• _THE TASK_
Answer these questions from the text on banning cars:
1. By what year does the title say Helsinki wants to ban all cars from its roads?
2. How many cars have the writer's name on the ownership document?
3. What basic design flaw does the text say electric cars still suffer from?

Ban All Cars: Is Helsinki’s Wish To Ban All Cars By 2025 From Its Roads Utopian or Dystopian?

For as long as we've had cars, we've had traffic jams.

For as long as we’ve had cars, we’ve had traffic jams.

Now this may sound provocative, given the majority of things we cover here at Transport Evolved, but cars don’t work. I say that fully aware that my name is on the ownership document for 3 cars, and that across the Transport Evolved fleet we have a fairly vast number of both evolved, and less evolved, vehicles. I also say that knowing that I love my cars. But loving them doesn’t mean I can’t see their flaws.

And as a means to transport the mass of humanity around either crowded cities, or across the vast distances of the tundra, cars are pretty terrible. While electric cars are more efficient than fossil fuelled vehicles, they still suffer from a really basic design flaw – namely that they spend an awful lot of their time not doing much. Even when they are doing something they’re generally occupying way more space than is theoretically needed to achieve that task. And then there’s induced demand.

From the early days of the Model T Ford through to the latest Tesla Model S however, we’ve become accustomed to the idea that cars are an essential part of our lives. Sometimes, we even proclaim that life without a car is impossible. But just as many other things we may enjoy, things that we like aren’t always good for us — or the world at large.

Which leads us to a series of questions we’ve wanted to ask for a long time. Are cars really necessary? Can we live without them? And is the next logical step from the electric car no car at all? After all, with the overwhelming majority of the world’s population now living in cities or suburbia, living without a car should be easy, right?

• _EXTRACTED ENTRIES_
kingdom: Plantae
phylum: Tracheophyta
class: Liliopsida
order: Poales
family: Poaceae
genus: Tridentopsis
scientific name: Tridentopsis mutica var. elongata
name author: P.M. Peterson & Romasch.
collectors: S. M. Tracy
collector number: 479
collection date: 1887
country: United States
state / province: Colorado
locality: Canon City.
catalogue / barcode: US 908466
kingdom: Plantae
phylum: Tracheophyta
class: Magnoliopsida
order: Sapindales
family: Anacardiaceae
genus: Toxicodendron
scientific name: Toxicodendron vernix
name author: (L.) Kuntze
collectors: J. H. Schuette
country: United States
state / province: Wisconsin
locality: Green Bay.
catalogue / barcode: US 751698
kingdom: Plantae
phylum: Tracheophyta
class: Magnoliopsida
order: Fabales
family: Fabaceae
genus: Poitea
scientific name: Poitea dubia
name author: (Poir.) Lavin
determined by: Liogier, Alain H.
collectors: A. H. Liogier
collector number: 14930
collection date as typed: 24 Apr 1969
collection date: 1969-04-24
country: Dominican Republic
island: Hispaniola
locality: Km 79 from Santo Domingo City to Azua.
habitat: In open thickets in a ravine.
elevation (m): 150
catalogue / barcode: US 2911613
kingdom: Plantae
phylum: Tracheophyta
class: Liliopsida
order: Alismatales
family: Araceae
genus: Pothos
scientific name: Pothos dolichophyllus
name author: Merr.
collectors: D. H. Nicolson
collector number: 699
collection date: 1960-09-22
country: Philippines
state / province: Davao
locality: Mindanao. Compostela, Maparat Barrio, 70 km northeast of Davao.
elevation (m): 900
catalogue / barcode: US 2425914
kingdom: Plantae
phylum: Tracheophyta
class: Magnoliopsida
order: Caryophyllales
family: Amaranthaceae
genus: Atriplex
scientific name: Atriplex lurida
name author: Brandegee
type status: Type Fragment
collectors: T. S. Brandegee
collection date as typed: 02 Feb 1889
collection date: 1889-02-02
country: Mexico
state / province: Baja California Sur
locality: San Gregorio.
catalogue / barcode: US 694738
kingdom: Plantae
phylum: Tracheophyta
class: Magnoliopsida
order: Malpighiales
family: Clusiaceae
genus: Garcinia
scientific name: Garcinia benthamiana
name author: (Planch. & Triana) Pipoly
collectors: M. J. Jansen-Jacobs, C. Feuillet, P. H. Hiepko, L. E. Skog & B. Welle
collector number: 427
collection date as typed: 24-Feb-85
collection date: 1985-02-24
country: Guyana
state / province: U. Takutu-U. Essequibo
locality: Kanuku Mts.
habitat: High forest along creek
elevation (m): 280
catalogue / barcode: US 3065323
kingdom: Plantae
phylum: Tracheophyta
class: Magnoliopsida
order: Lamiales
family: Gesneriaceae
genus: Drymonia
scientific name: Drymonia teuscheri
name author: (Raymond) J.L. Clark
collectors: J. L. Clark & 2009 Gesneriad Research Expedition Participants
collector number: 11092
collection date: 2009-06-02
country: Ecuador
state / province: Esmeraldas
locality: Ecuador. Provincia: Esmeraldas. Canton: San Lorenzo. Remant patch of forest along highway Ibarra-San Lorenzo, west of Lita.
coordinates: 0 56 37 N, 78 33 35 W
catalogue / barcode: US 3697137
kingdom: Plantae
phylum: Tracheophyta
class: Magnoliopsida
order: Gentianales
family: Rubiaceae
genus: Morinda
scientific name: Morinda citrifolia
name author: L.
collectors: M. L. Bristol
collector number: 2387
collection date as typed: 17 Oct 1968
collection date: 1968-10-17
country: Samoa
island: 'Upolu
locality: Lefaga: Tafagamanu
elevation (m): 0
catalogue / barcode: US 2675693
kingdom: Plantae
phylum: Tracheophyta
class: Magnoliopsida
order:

• _SOLUTION FOR THIS PROBLEM_
1. 2025
2. 3
3. They spend an awful lot of their time not doing much.